[Raw data Boundary: Start]

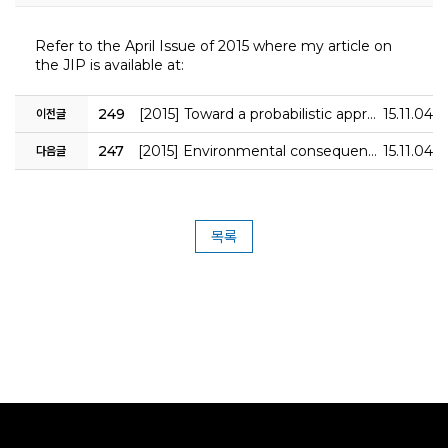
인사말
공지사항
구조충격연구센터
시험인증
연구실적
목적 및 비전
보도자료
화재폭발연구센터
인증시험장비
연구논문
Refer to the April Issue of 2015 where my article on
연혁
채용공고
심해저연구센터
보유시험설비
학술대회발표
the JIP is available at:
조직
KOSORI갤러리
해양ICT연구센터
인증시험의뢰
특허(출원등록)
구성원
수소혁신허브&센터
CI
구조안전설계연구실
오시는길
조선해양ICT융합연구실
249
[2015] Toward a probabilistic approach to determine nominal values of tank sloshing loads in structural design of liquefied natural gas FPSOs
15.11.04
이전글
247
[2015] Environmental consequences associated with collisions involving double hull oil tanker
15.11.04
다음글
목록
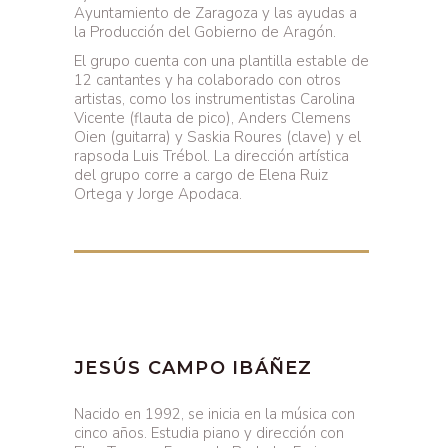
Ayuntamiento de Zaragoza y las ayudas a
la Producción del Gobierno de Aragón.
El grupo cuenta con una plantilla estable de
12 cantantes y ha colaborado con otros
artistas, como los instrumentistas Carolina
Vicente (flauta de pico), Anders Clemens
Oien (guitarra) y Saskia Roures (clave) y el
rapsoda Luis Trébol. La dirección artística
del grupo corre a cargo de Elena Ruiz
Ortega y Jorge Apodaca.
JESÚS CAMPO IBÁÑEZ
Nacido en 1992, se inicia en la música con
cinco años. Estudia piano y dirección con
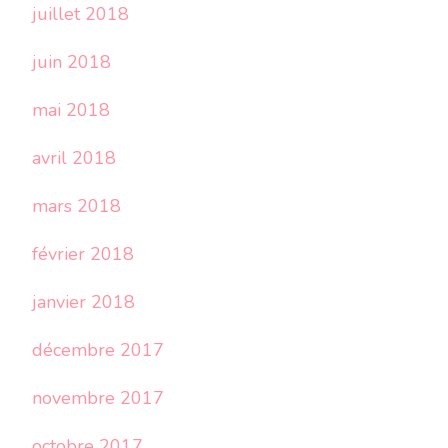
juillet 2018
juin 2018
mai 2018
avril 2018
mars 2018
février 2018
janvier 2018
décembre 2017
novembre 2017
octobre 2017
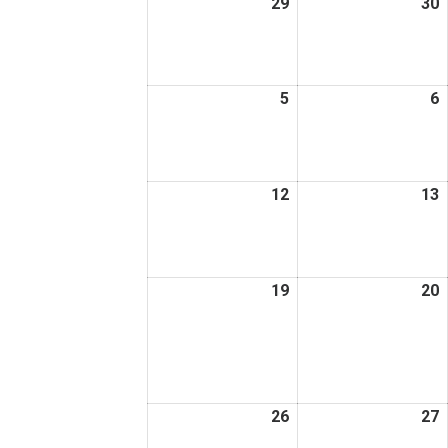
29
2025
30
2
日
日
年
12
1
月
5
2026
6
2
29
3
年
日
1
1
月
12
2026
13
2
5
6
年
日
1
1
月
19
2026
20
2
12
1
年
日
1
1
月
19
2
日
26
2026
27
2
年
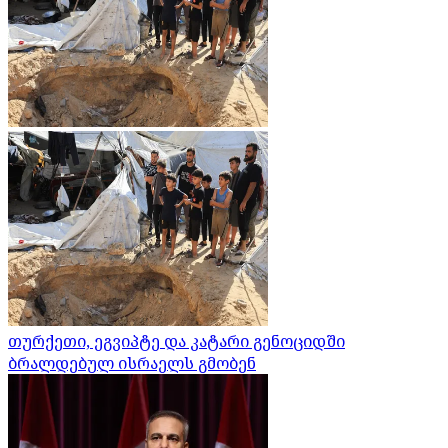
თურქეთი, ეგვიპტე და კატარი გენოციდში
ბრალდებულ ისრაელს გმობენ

[Raw data Boundary: End]

■ Assigned task ■
Return all lines of the data in which the string "dirección" appears.

■ Written answer ■
rapsoda Luis Trébol. La dirección artística
cinco años. Estudia piano y dirección con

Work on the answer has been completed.